# Extrait du document
L'intégralité de ces dérives ont été constatées dans le cadre d’expériences reproduisant des échanges de thérapie en ligne. Les chercheurs ont ensuite demandé à des conseillers formés en thérapie cognitive de s’entretenir avec différents modèles d’IA, comme le ferait un patient.

Les conversations, ensuite soumises à l’examen de trois psychologues cliniciens, étaient truffées de réponses complètement inadaptées : banalisation de la détresse, réactions inappropriées face à des situations de crises, conseils génériques et déconnectés… Tout ce qui, dans un cadre réel, constituerait une faute professionnelle et aurait pu aggraver la situation personnelle d'un patient.

Pour Iftikhar, c'est la nature fondamentalement illusoire du dialogue homme-machine qui est au cœur du problème. Lorsque l'on échange avec un chatbot, quel qu'il soit, on échange avec un système d'autocomplétion, et non une entité consciente. « Un prompt peut guider le modèle vers un style de thérapie cognitive et comportementale (TCC) ou de thérapie comportementale dialectique (TCD), mais il ne modifie pas le modèle sous-jacent. Il s’agit d’une imitation basée sur des schémas appris, pas d’une compréhension réelle de la thérapie », explique-t-elle.

# Listing des données
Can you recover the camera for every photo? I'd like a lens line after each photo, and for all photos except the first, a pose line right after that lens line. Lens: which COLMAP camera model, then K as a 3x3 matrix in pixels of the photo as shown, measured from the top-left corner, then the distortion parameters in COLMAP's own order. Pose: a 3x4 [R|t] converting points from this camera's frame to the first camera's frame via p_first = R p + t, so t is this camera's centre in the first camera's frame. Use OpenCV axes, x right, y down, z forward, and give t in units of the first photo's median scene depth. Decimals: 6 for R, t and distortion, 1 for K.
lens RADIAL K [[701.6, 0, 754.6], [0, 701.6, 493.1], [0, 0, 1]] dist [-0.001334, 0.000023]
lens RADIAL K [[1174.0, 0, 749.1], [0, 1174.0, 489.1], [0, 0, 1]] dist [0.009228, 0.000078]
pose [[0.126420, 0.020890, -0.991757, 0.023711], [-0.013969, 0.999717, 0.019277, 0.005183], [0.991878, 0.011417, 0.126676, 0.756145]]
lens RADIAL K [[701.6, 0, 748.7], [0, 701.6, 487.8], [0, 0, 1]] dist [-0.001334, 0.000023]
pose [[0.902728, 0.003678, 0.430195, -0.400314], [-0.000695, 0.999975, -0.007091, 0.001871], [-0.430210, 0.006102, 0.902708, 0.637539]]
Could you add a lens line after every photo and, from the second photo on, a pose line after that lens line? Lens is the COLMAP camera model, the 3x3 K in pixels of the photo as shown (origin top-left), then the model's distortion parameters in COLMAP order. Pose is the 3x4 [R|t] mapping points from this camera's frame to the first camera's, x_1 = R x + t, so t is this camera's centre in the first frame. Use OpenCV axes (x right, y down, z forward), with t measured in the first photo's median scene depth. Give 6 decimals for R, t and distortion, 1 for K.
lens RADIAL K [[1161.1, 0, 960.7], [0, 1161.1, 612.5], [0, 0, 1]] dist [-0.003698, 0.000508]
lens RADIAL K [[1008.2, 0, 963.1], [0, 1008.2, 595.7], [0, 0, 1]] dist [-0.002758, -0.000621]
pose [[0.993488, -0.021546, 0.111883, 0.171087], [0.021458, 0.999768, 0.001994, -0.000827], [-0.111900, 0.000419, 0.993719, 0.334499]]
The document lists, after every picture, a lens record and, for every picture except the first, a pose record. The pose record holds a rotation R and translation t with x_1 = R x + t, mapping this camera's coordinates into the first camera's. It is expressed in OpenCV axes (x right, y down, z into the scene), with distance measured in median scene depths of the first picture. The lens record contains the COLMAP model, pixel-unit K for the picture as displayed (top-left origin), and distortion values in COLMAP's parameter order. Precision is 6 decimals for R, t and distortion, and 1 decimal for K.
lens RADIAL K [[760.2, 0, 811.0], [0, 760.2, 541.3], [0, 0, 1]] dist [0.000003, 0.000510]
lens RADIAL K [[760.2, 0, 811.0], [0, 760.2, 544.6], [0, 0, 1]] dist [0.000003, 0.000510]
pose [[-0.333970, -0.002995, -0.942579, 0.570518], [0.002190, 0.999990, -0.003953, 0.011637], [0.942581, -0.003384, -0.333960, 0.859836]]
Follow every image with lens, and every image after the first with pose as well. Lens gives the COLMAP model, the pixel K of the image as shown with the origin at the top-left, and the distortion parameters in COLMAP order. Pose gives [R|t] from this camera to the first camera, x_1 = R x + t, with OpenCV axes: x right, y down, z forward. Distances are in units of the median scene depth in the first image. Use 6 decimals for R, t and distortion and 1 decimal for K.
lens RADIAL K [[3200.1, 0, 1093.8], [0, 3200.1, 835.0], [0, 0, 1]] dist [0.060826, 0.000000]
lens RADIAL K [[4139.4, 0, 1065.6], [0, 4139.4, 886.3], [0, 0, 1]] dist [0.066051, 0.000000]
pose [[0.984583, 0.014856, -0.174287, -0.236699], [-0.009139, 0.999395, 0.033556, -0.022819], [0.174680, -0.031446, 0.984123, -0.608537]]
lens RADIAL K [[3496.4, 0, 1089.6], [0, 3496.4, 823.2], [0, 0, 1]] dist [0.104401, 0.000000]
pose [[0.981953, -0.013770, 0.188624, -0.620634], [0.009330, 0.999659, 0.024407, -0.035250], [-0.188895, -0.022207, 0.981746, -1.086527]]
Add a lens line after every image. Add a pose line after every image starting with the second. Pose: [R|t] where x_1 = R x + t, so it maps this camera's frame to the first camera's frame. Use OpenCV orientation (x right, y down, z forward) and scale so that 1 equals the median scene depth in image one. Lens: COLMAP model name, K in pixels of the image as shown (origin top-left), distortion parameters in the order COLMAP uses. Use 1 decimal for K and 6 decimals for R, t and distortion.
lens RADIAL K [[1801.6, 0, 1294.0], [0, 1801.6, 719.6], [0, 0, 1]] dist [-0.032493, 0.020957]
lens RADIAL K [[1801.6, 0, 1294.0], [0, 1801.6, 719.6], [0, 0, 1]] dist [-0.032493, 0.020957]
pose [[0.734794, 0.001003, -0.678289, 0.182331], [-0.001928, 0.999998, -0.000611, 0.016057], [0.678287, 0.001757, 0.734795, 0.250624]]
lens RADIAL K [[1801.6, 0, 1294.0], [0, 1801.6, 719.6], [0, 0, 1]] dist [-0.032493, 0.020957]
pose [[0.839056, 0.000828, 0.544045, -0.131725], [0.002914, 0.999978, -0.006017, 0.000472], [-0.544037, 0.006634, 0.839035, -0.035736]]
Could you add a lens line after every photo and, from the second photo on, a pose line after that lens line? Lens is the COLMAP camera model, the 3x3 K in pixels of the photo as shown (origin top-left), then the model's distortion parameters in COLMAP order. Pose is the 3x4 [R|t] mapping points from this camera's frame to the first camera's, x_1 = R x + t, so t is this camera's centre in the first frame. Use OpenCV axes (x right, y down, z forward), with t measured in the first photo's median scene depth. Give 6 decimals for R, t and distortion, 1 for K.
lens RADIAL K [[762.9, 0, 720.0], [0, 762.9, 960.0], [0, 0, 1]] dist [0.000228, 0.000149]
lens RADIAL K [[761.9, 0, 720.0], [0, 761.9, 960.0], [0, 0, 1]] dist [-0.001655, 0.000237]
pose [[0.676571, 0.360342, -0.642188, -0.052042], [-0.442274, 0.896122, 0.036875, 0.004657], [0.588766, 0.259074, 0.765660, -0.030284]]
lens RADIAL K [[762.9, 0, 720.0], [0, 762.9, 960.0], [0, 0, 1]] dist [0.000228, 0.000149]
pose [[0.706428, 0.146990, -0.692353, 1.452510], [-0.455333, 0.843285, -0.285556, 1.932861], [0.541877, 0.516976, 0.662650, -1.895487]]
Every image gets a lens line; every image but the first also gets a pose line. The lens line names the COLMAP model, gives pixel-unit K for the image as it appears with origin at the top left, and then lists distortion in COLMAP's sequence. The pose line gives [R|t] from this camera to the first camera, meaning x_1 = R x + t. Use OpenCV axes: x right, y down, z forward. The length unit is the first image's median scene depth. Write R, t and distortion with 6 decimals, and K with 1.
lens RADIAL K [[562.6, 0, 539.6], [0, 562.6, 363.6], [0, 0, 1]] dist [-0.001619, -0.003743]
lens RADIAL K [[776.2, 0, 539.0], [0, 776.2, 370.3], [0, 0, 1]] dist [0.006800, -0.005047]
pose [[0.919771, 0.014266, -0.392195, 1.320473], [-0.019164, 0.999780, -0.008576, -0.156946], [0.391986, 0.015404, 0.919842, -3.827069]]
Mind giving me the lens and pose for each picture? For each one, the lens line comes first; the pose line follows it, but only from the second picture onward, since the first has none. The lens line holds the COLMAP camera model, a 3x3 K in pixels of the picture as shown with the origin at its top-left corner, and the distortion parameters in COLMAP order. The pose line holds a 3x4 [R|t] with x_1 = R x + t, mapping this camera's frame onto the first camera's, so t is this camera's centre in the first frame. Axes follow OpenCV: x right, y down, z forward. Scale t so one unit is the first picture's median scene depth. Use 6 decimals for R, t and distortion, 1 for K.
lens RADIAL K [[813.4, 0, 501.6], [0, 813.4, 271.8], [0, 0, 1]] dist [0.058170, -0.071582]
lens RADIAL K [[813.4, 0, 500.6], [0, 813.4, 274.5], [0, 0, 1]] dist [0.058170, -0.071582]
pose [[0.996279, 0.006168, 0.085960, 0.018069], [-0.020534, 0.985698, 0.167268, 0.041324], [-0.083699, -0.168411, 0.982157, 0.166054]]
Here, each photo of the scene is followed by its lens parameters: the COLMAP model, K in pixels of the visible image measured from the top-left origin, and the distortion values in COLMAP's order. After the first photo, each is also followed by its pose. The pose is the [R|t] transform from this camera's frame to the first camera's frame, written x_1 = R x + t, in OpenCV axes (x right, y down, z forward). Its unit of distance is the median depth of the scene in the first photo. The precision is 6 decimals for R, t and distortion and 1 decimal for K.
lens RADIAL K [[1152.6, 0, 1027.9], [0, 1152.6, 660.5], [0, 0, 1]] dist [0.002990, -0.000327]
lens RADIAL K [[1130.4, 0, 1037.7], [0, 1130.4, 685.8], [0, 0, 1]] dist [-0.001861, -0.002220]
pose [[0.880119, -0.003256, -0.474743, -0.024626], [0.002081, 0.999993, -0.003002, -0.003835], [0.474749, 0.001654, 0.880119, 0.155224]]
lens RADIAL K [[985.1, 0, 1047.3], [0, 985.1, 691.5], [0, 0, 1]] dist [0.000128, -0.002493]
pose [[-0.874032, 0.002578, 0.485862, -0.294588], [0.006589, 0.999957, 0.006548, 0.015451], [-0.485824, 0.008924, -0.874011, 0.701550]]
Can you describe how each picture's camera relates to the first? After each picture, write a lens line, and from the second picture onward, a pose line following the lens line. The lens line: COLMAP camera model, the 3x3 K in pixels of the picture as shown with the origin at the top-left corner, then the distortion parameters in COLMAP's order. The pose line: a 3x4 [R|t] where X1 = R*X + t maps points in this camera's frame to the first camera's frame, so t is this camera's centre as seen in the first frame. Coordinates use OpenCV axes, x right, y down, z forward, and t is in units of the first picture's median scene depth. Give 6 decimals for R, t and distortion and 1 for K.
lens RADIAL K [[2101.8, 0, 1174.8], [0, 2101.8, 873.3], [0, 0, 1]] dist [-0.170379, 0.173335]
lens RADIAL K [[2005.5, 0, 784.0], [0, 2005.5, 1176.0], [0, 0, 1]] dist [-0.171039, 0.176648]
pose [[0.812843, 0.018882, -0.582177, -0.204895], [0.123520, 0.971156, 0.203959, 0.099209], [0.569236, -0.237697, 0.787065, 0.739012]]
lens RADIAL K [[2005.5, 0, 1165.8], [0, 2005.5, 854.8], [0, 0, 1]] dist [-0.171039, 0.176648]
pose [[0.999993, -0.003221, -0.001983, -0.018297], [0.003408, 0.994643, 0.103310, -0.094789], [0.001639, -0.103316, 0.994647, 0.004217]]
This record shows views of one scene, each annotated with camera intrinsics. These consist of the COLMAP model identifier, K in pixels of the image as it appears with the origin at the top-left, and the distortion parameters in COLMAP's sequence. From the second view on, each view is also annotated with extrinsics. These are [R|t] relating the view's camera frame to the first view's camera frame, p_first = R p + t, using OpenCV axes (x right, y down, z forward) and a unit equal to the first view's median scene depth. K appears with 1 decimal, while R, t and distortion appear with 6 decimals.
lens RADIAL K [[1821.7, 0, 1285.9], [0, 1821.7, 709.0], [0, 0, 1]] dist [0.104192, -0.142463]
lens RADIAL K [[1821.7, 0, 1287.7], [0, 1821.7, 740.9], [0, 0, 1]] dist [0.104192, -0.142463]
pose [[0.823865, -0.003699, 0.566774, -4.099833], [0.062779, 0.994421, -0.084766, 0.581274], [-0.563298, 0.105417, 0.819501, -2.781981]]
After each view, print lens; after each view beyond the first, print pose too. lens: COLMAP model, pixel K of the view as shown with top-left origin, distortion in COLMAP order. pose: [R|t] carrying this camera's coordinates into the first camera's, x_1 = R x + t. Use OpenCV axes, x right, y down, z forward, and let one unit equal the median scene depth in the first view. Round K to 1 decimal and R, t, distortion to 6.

# Consigne
Recopiez le passage de l'extrait qui commence aux mots « L'intégralité de ces » et s'arrête après « ferait un patient. », en substituant « scientifiques » à « chercheurs ».

# Réponse ci-dessous
L'intégralité de ces dérives ont été constatées dans le cadre d’expériences reproduisant des échanges de thérapie en ligne. Les scientifiques ont ensuite demandé à des conseillers formés en thérapie cognitive de s’entretenir avec différents modèles d’IA, comme le ferait un patient.